C’est dans ce contexte que s’est formée la locution crétin des Alpes, à partir de l’observation médicale et sociale des autochtones. Elle sera également doublée d’un usage parallèle, plus rare, comme crétin des Vosges. L’une des premières attestations littéraires du mot figure dans un écrit du médecin et marquis Timoléon de Maugiron, daté du 22 juillet 1750, dans son Voyage en Suisse, où il décrit ainsi les crétins valaisans :

« Il naît chez eux en assés grande quantité, et surtout à Sion leur capital une espece d’hommes qu’ils appellent cretins, ils sont sourds, muers, imbéciles, presque insensibles aux coups et portent des goètres pendans jusqu’à la ceinture ; assés de bonnes gens d’ailleurs, ils sont incapables d’idées, et n’ont qu’une sorte d’attrait assés violent à leurs besoins. La simplicité des valaisans les leur fait regarder comme les anges tutelaires des familles... »

Ces propos sont ultérieurement repris par d’Alembert dans la première Encyclopédie (1754), renforçant la diffusion du terme dans la langue française.

Une autre hypothèse étymologique, plus ancienne, propose une origine franco-provençale du mot « crétin », issu du latin chrétien christianus. Ce terme était alors employé pour désigner, de façon bienveillante, toute personne atteinte d’un handicap mental, dans une optique chrétienne de compassion envers les faibles. Le mot, synonyme de « pauvre hère » ou d’innocent, ne portait initialement aucune connotation péjorative. Le glissement sémantique se serait produit au fil du temps, d’abord par euphémisme, avant de devenir une véritable insulte.

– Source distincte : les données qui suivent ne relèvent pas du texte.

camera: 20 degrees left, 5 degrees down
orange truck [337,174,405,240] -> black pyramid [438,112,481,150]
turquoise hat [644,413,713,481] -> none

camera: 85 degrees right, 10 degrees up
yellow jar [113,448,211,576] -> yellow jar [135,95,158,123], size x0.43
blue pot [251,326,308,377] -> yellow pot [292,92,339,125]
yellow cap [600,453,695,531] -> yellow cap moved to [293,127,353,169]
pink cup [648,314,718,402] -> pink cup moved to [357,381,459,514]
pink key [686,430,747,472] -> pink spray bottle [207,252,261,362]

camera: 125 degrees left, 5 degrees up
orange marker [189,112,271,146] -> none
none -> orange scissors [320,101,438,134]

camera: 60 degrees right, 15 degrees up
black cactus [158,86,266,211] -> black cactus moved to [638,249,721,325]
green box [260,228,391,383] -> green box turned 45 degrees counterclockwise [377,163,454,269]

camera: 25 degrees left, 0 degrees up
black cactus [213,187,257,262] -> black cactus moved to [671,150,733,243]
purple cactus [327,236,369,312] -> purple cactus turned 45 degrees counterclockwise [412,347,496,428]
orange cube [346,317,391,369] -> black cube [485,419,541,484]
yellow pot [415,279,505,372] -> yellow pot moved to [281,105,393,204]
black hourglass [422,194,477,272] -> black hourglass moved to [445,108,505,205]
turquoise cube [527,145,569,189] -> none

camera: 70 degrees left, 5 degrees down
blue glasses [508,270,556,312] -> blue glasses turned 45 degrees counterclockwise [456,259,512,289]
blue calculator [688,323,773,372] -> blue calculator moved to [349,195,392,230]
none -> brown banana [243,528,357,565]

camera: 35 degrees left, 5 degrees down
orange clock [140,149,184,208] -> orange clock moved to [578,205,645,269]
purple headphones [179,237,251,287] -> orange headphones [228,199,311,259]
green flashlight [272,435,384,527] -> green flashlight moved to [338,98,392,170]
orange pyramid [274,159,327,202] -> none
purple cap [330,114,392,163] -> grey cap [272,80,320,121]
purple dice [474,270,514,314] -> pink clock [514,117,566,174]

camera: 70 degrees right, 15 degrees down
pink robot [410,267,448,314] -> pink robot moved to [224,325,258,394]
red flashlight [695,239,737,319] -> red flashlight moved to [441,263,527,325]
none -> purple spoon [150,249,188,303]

Enfin, une hypothèse plus marginale suggère une racine germanique avec le mot kreide (craie en allemand), qui renverrait à la pâleur caractéristique des malades atteints de crétinisme. Cette explication, bien que linguistiquement plus fragile, reflète une tentative de lier l’aspect physique à l’étymologie du mot.

Usage contemporain et évolution du sens de l'expression crétin des Alpes

Aujourd’hui, la formule crétin des Alpes s’emploie quasi exclusivement dans un registre familier ou péjoratif, sans que son utilisateur ait nécessairement conscience de ses origines médicales et géographiques. Elle est devenue une formule figée servant à qualifier, de manière moqueuse ou insultante, une personne perçue comme particulièrement stupide, lente d’esprit ou maladroite. L’image véhiculée est celle d’une idiotie supposée exacerbée, que l’emploi de la locution tend à caricaturer.

Dans le langage courant, l'expression ne conserve plus qu’une trace lointaine de son lien avec la réalité pathologique du crétinisme alpin. Elle fonctionne désormais comme une hyperbole, souvent utilisée dans un contexte humoristique ou satirique. Cependant, en raison de ses origines stigmatisantes associées à une déficience mentale et à des populations rurales précises, son usage peut être perçu comme discriminatoire ou offensant, notamment dans un cadre public ou médiatique.

Par ailleurs, l’évolution sémantique du mot crétin illustre un processus linguistique plus général de péjoration, dans lequel un terme initialement neutre ou empreint de compassion glisse progressivement vers une insulte. Ce phénomène, fréquent dans les langues vivantes, reflète à la fois des changements culturels et des représentations sociales historiques qui méritent d’être contextualisées afin d’éviter tout emploi inapproprié ou irrespectueux.